The project is organized as follows:

- `flocoder/`: Main package code
- `scripts/`: Training and evaluation scripts
- `configs/`: Configuration files for models and training
- `notebooks/`: Jupyter notebooks for tutorials and examples
- `tests/`: Unit tests


## Training

The package includes multiple training scripts located in main directory.

You can skip the autoencoder/"codec" training if you'd rather use the pretrained Stable Diffusion VAE, e.g. for what follows: 
```bash
export CONFIG_FILE=flowers_sd.yaml
```

### Optional: Training a VQGAN
You can use use the Stable Diffusion VAE to get started quickly. (It will auto-download).
But if you want to train your own...

```bash
export CONFIG_FILE=flowers_vqgan.yaml 
#export CONFIG_FILE=midi.yaml 
./train_vqgan.py --config-name $CONFIG_FILE
```

The autoencoder AKA "codec" (e.g. VQGAN) compresses roll images into a quantized latent representation.
This will save checkpoints in the `checkpoints/` directory. Use that checkpoint to pre-encode your data like so... 

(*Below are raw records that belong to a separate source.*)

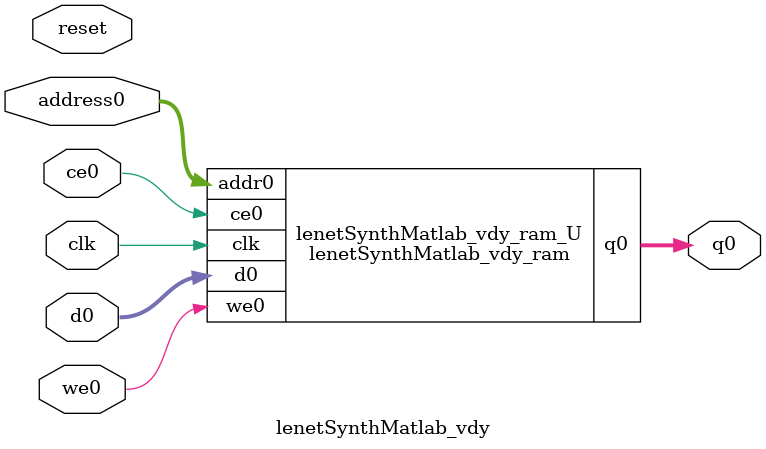
<source format=v>

`timescale 1 ns / 1 ps
module lenetSynthMatlab_vdy_ram (addr0, ce0, d0, we0, q0,  clk);

parameter DWIDTH = 64;
parameter AWIDTH = 4;
parameter MEM_SIZE = 10;

input[AWIDTH-1:0] addr0;
input ce0;
input[DWIDTH-1:0] d0;
input we0;
output reg[DWIDTH-1:0] q0;
input clk;

(* ram_style = "distributed" *)reg [DWIDTH-1:0] ram[0:MEM_SIZE-1];




always @(posedge clk)  
begin 
    if (ce0) 
    begin
        if (we0) 
        begin 
            ram[addr0] <= d0; 
            q0 <= d0;
        end 
        else 
            q0 <= ram[addr0];
    end
end


endmodule


`timescale 1 ns / 1 ps
module lenetSynthMatlab_vdy(
    reset,
    clk,
    address0,
    ce0,
    we0,
    d0,
    q0);

parameter DataWidth = 32'd64;
parameter AddressRange = 32'd10;
parameter AddressWidth = 32'd4;
input reset;
input clk;
input[AddressWidth - 1:0] address0;
input ce0;
input we0;
input[DataWidth - 1:0] d0;
output[DataWidth - 1:0] q0;



lenetSynthMatlab_vdy_ram lenetSynthMatlab_vdy_ram_U(
    .clk( clk ),
    .addr0( address0 ),
    .ce0( ce0 ),
    .we0( we0 ),
    .d0( d0 ),
    .q0( q0 ));

endmodule


</source>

### Pre-Encoding Data (with frozen augmentations)
Takes about 20 minutes to run on a single GPU.
```bash
./preencode_data.py --config-name $CONFIG_FILE
```

### Training the Flow Model

```bash
./train_flow.py --config-name $CONFIG_FILE
```

The flow model operates in the latent space created by the autoencoder.

### Generating Samples

```bash
# Generate new MIDI samples
./generate_samples.py --config-name $CONFIG_FILE
# or with optional gradio UI:
#./generate_samples.py --config-name $CONFIG_FILE +use_gradio=true
```

This generates new samples by sampling from the flow model and decoding through the VQVAE.

# Contributing

Contributions are VERY welcome!  See [Contributing.md](Contributing.md). Thanks in advance. 

# Discussions

Discussions are open!  Rather than starting some ad-hoc Discord server, let's share ideas, questions, insights, etc. using the Discussions tab. 

# TODO

- [x] Add Discussions area
- [x] Add Style Guide
- [x] Replace custom config/CLI arg system with Hydra or other package
- [x] Rename "vae"/"vqvae"/"vqgan" variable as just "codec"
- [x] Replace Class in `preencode_data.py` with functions as per Style Guide 
- [x] Research: Figure out why conditioning fails for latent model
- [x] Add Standalone sampler script / Gradio demo?
- [x] Add metrics (to wandb out) to quantify flow training progress (sinkhorn, FID)
- [x] Add Contributing guidelines
- [ ] Try [variable size scheduler](https://github.com/ancestor-mithril/bs-scheduler)
- [ ] Add audio example, e.g. using DAC
- [ ] low-priority: Make RK4(5) integrator fully CUDA-compatible
- [ ] Straighter/OT paths:  Add ReFlow, Minibatch OT, Ray's Rays, Curvature penalty,...
- [ ] Add jitter / diffusion for comparison 
- [ ] Add Documentation
- [ ] Improve overall introduction/orientation
- [ ] Fix "code smell" throughout -- repeated methods, hard-coded values, etc.
- [ ] Research: Figure out how to accelerate training of flows!!
- [ ] Research: Figure out how to accelerate training of vqgan
- [ ] Research: improve output quality of midi-flow (and midi-vqgan)
- [ ] Inference speedup: investigate model quantization / pruning (pytorch.ao?) 
- [ ] Ops: Add tests
- [ ] Ops: Add CI
- [ ] Investigate ["Mean Flows for One-step Generative Modeling"](https://arxiv.org/abs/2505.13447)
      

# Acknowledgement

This project is generously supported by Hyperstate Music AI.

# License

This project is licensed under the terms of the MIT license.